'Sado-mazohist'miş gerçekten
Olağan şartlarda, mevzu bahis “milli” olan ne varsa savaş açan Ahmet Altan, var gücüyle toplumu “Amerikan rüyası” na yatırmaya çalışan Yasemin Çongar, “röportaj” başlığı altında milletin bütün kutsallarına kin kusanlara çanak tutan Neşe Düzel, daha iki gün önce, hukuksuz biçimde cezaevlerinde tutulan ve aralarında meslektaşlarının da bulunduğu yüzlerce insan için adeta “çürüsünler zindanlarda” vuruşu yapan Murat Belge bile olsa, “Başbakan’ın paşa gönlü öyle istiyor” diye yapılan bir tasfiyeye karşı çıkardım!
Söz konusu olan asla ve kat’a bir söylem ve eylem birlikteliği kuramayacağım bu isimler bile olsa, “Ooooh canıma değsin, ne de güzel oldu, etme bulma dünyası, alma mazlumun ahını çıkar aheste aheste” demezdim.
Gazete görünümlü bir “kağıt tomarı”nın, “propaganda bülteni” işlevi gördüğünü, yapılanın Türkiye Cumhuriyeti’ne karşı “asimetrik” bir “savaş” olduğunu idrak edip, medya mezarlığına yollama kararı vermek işinin tümüyle “okura” ait olduğunu savunurdum.
İstifaları duyduğumda, bilgisayarın başına ilk oturduğumda dediğimi yapacaktım da...
Fakat sonra;
İstifasını veren Altan ve Çongar’ın, Amberin Zaman gibi eski Taraf’çıların, Hasan Cemal gibi Taraf şakşakçılarının, Emre Uslu gibi halihazırdaki yazarların “eserleriyle gurur duydukları”nı görünce caydım.
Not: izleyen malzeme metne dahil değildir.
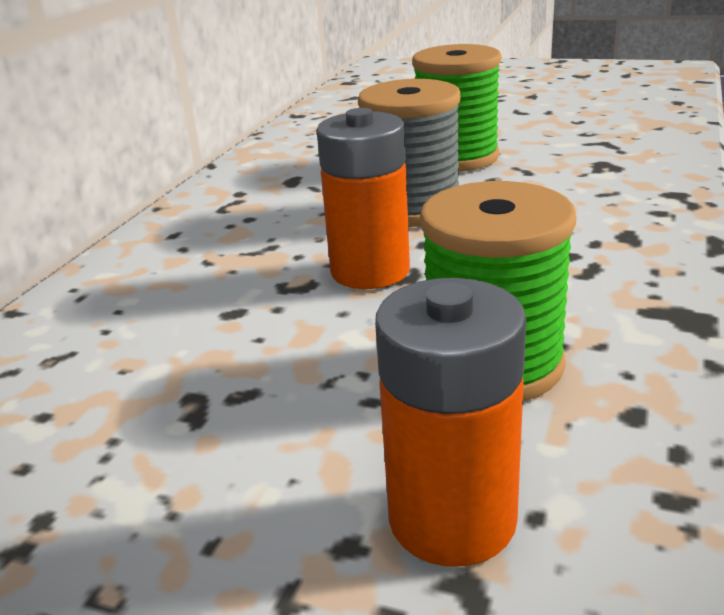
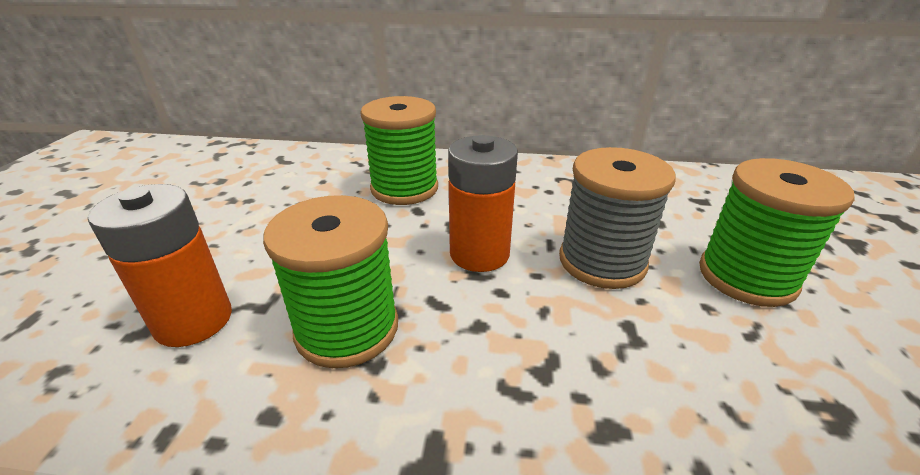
camera: 75 degrees right, 5 degrees up
(156, 321) = (404, 188): none -> green spool

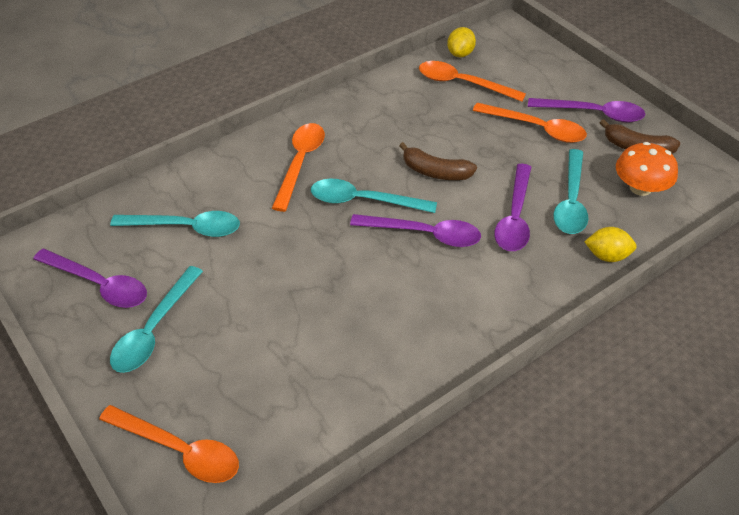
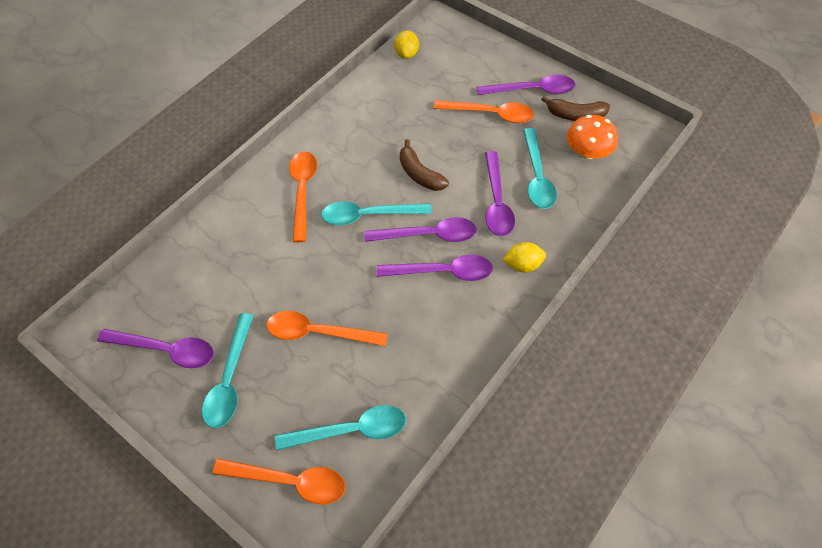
camera: 15 degrees left, 10 degrees up
(186, 228) = (223, 277): turquoise spoon -> turquoise spoon (351, 430)
(428, 275) = (442, 272): none -> purple spoon
(435, 172) = (420, 174): brown banana -> brown banana turned 45 degrees clockwise
(462, 83) = (417, 83): orange spoon -> orange spoon (318, 332)
(607, 256) = (578, 220): yellow lemon -> yellow lemon (523, 265)

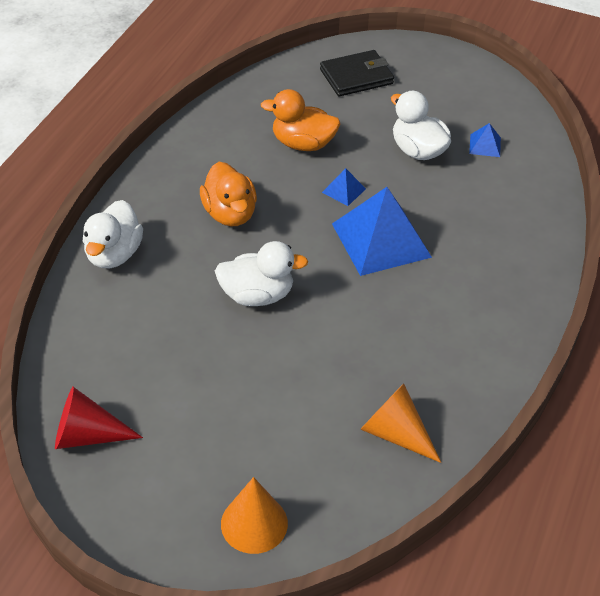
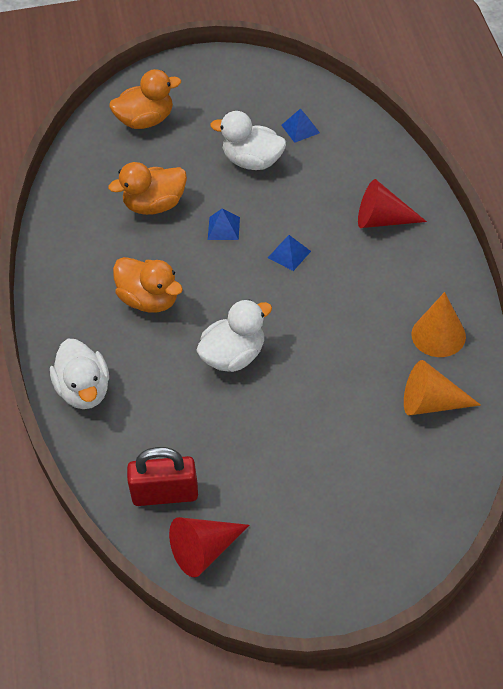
camera: 30 degrees left, 5 degrees up
(100, 371) = (165, 494): none -> red padlock
(254, 523) = (391, 535): orange cone -> orange cone (438, 335)
(356, 77) = (145, 120): black wallet -> orange duck
(381, 240) = (289, 254): blue pyramid -> blue pyramid, size x0.43
(492, 255) = (382, 220): none -> red cone

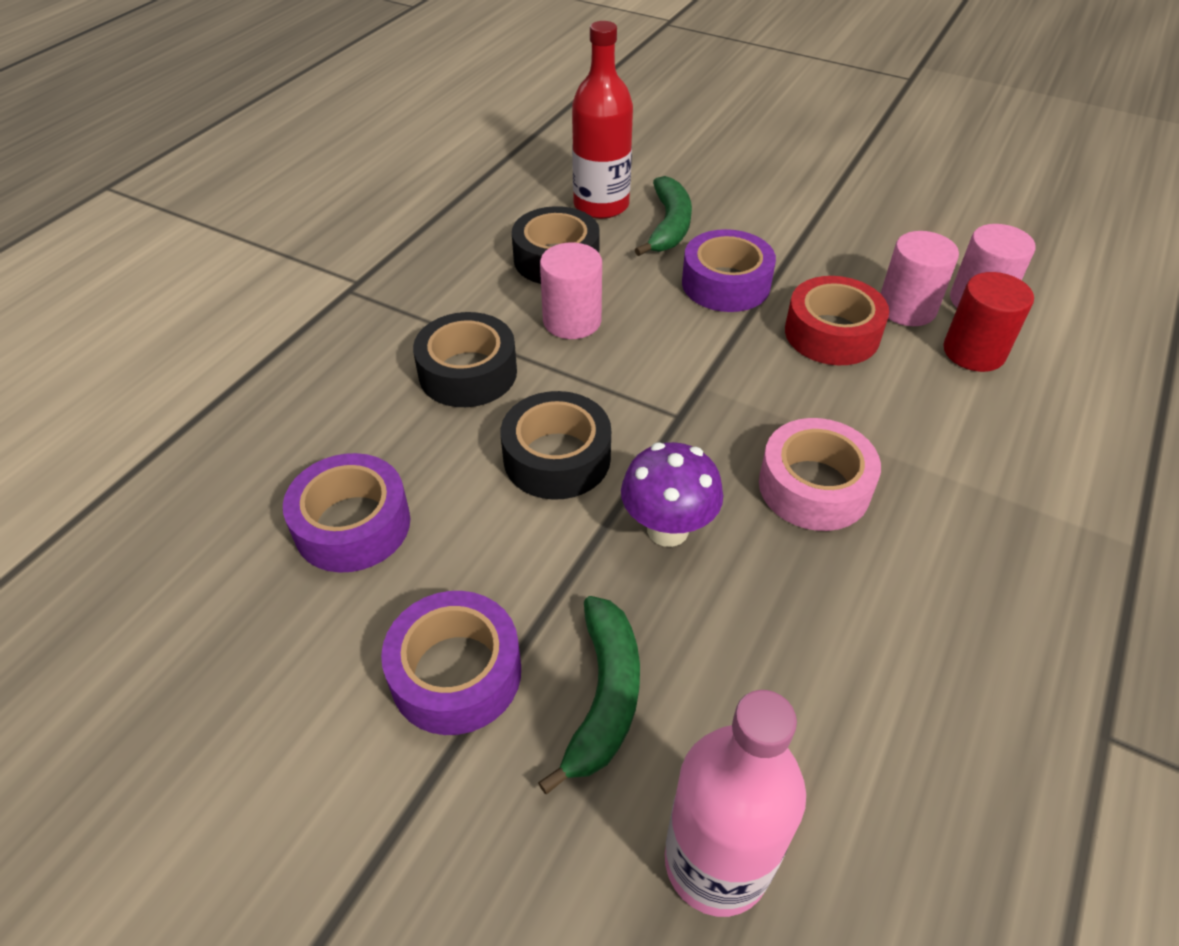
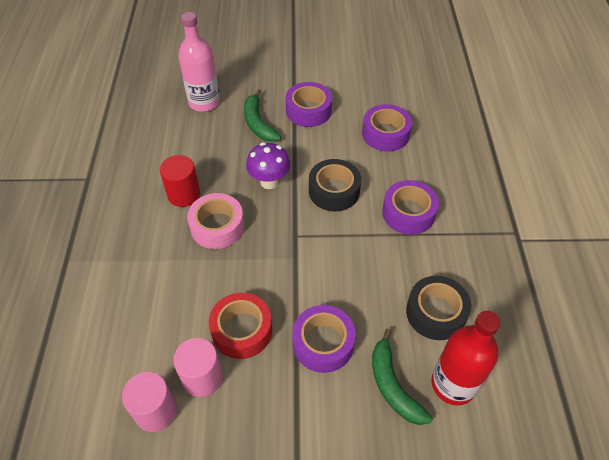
camera: 150 degrees right, 5 degrees up
(468, 372) = (408, 213): black tape -> purple tape
(572, 321) = (387, 268): pink cylinder -> none
(974, 352) = (153, 356): red cylinder -> red cylinder (184, 194)

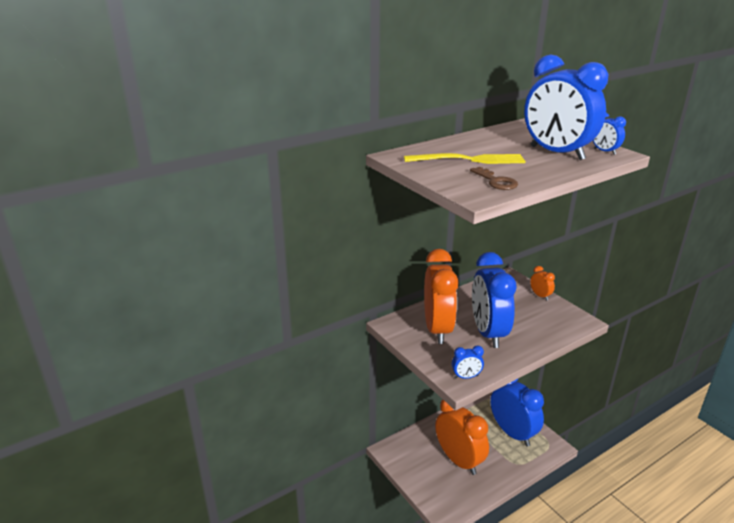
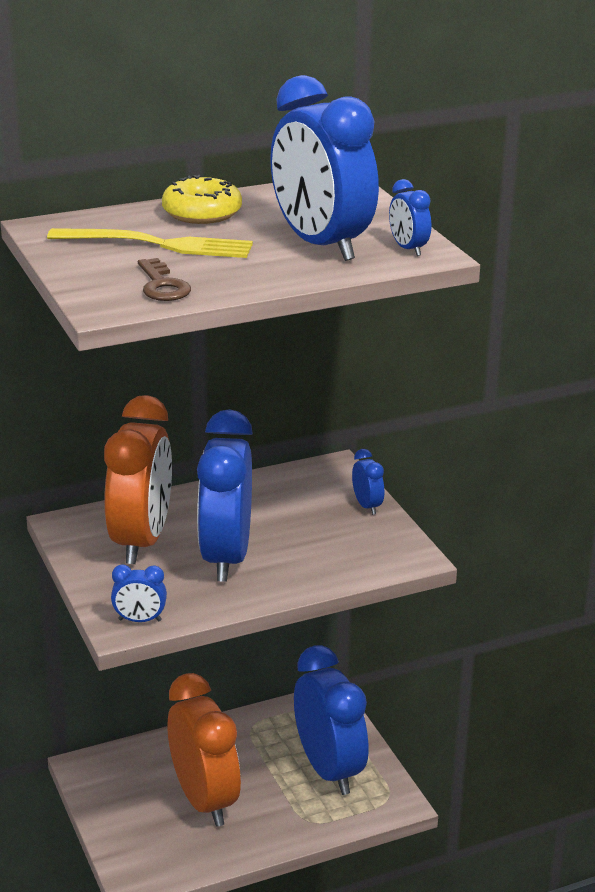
camera: 10 degrees right, 0 degrees up
(474, 142) = (202, 213): none -> yellow donut
(540, 296) = (367, 506): orange clock -> blue clock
Bu canavarı siz yarattınız.
Sizi dişlerinin arasına almış çiğnemeye çalışırken “tarihinizle yüzleşin” bari!
“Eğer biz hiç sorgulamadan yayınladığımız uyduruk ’darbede kullanılacak gazeteciler’listeleriyle kendi meslektaşlarımızı arenada aslanların önüne atar gibi ’kelle’isteyen gözü dönmüş bir iktidarın önüne atmasaydık bunlar başımıza gelmezdi” deyin...
“Eğer biz hiç sorgulamadan yayınladığımız uyduruk ‘darbede öldürülecek gazeteciler’ listeleriyle kendi meslektaşlarımızı bir korku tüneline hapsetmeseydik, aralarına ‘kan davası’sokmasaydık, sektörü ‘dayanışamaz’ hale getirmeseydik iktidar için böyle kolay lokma olmazdık” deyin...
“Hata ettik” deyin...
“Bu silahın bir gün bize dönebileceğini hiç hesap etmedik” deyin...
“Kendimizi bulunmaz hint kumaşı sandık, kullanıp atacaklarını bilemedik” deyin...
Paramparça olmasına yol açtığınız ailelerden, zulümhanelere tıktırdığınız askerlerden, gazetecilerden, akademisyenlerden, hukukçulardan, doktorlardan af dileyin...
Devletin temelinde yarattığınız çürümeden, toplumda yol açtığınız kin ve isyan duygusundan, ayrışmadan dolayı pişmanlık yaşadığınızdan söz edin...
Ki, en azından ibret olsun!
Ama yok gurur duyuyorlar aracı oldukları tahribattan!
Vahşetin, dehşetin, cinayetin zevkinden bahsederken, “Sado-mazohist” eğilimleri konusunda doğru söylüyormuş demek ki Ahmet Altan!
Ne diyeyim, ötesini Türk hekimleri teşhis etsin!
Hâlâ “ilkeli ve dürüst gazetecilik öğrettik” diyor.
Ya benim ilkelerim ve dokuz köyden kovulmak pahasına dürüstlükten yana olan iç sesim kulağıma ne diyor biliyor musunuz;
Hadi oradan!
Siz jurnalciliği öğrettiniz!
Hedef göstermeyi öğrettiniz!
Linci öğrettiniz!
Yargısız infazı öğrettiniz!
Kara propagandayı öğrettiniz!
“Biz ne yaptık” diye başınızı duvarlara vuracağınıza yarım kalan “Ergenekon Cumhuriyeti’ni yıkma” görevine yanıyorsunuz ha!
İşte size fikri ameleliğini yaptığınız “Yeni Türkiye” niz;
Madem “beslemeye” devam etmekse bu denli hevesliniz her acıktığında birkaç kelle verirsiniz;
2. Cumhuriyetçiler, liberaller, “ileri demokrat”lar, “eski sosyalist”ler, muhafazakarlar “mide”si geniş üzülmeyin hepinize yer var!